• _WORK TO COMPLETE_
Each line of the data has to be retyped exactly as it is.

Page-level text extractions:
_ _ _
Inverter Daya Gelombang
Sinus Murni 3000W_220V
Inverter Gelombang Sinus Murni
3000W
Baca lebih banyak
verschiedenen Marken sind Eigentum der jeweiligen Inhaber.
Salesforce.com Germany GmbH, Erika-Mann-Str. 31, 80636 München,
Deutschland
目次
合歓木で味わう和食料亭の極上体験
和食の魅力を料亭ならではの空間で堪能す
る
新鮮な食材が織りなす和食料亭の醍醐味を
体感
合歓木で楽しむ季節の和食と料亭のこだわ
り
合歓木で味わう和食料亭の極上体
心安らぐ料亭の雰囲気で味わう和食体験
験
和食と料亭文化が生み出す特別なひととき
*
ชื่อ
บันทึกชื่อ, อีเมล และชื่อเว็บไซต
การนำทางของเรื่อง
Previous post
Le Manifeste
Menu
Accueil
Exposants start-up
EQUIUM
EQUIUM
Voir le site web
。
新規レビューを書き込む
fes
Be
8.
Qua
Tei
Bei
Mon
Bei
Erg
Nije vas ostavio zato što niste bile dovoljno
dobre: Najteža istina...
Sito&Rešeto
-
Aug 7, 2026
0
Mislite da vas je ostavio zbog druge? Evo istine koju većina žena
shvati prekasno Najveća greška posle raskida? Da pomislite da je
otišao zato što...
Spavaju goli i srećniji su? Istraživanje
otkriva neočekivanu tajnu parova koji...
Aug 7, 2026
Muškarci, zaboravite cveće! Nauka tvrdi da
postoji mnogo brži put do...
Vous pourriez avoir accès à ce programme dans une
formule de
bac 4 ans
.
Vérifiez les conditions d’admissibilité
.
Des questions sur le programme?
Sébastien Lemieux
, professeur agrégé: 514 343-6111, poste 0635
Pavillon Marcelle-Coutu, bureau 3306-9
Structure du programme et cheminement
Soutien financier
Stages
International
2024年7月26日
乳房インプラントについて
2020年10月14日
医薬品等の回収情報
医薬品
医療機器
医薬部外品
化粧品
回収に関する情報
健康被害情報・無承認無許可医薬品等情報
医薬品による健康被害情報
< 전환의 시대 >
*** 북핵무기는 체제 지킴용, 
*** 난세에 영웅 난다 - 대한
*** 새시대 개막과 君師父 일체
_ _ _
• _RESULT_
Inverter Daya Gelombang
Sinus Murni 3000W_220V
Inverter Gelombang Sinus Murni
3000W
Baca lebih banyak
verschiedenen Marken sind Eigentum der jeweiligen Inhaber.
Salesforce.com Germany GmbH, Erika-Mann-Str. 31, 80636 München,
Deutschland
目次
合歓木で味わう和食料亭の極上体験
和食の魅力を料亭ならではの空間で堪能す
る
新鮮な食材が織りなす和食料亭の醍醐味を
体感
合歓木で楽しむ季節の和食と料亭のこだわ
り
合歓木で味わう和食料亭の極上体
心安らぐ料亭の雰囲気で味わう和食体験
験
和食と料亭文化が生み出す特別なひととき
*
ชื่อ
บันทึกชื่อ, อีเมล และชื่อเว็บไซต
การนำทางของเรื่อง
Previous post
Le Manifeste
Menu
Accueil
Exposants start-up
EQUIUM
EQUIUM
Voir le site web
。
新規レビューを書き込む
fes
Be
8.
Qua
Tei
Bei
Mon
Bei
Erg
Nije vas ostavio zato što niste bile dovoljno
dobre: Najteža istina...
Sito&Rešeto
-
Aug 7, 2026
0
Mislite da vas je ostavio zbog druge? Evo istine koju većina žena
shvati prekasno Najveća greška posle raskida? Da pomislite da je
otišao zato što...
Spavaju goli i srećniji su? Istraživanje
otkriva neočekivanu tajnu parova koji...
Aug 7, 2026
Muškarci, zaboravite cveće! Nauka tvrdi da
postoji mnogo brži put do...
Vous pourriez avoir accès à ce programme dans une
formule de
bac 4 ans
.
Vérifiez les conditions d’admissibilité
.
Des questions sur le programme?
Sébastien Lemieux
, professeur agrégé: 514 343-6111, poste 0635
Pavillon Marcelle-Coutu, bureau 3306-9
Structure du programme et cheminement
Soutien financier
Stages
International
2024年7月26日
乳房インプラントについて
2020年10月14日
医薬品等の回収情報
医薬品
医療機器
医薬部外品
化粧品
回収に関する情報
健康被害情報・無承認無許可医薬品等情報
医薬品による健康被害情報
< 전환의 시대 >
*** 북핵무기는 체제 지킴용, 
*** 난세에 영웅 난다 - 대한
*** 새시대 개막과 君師父 일체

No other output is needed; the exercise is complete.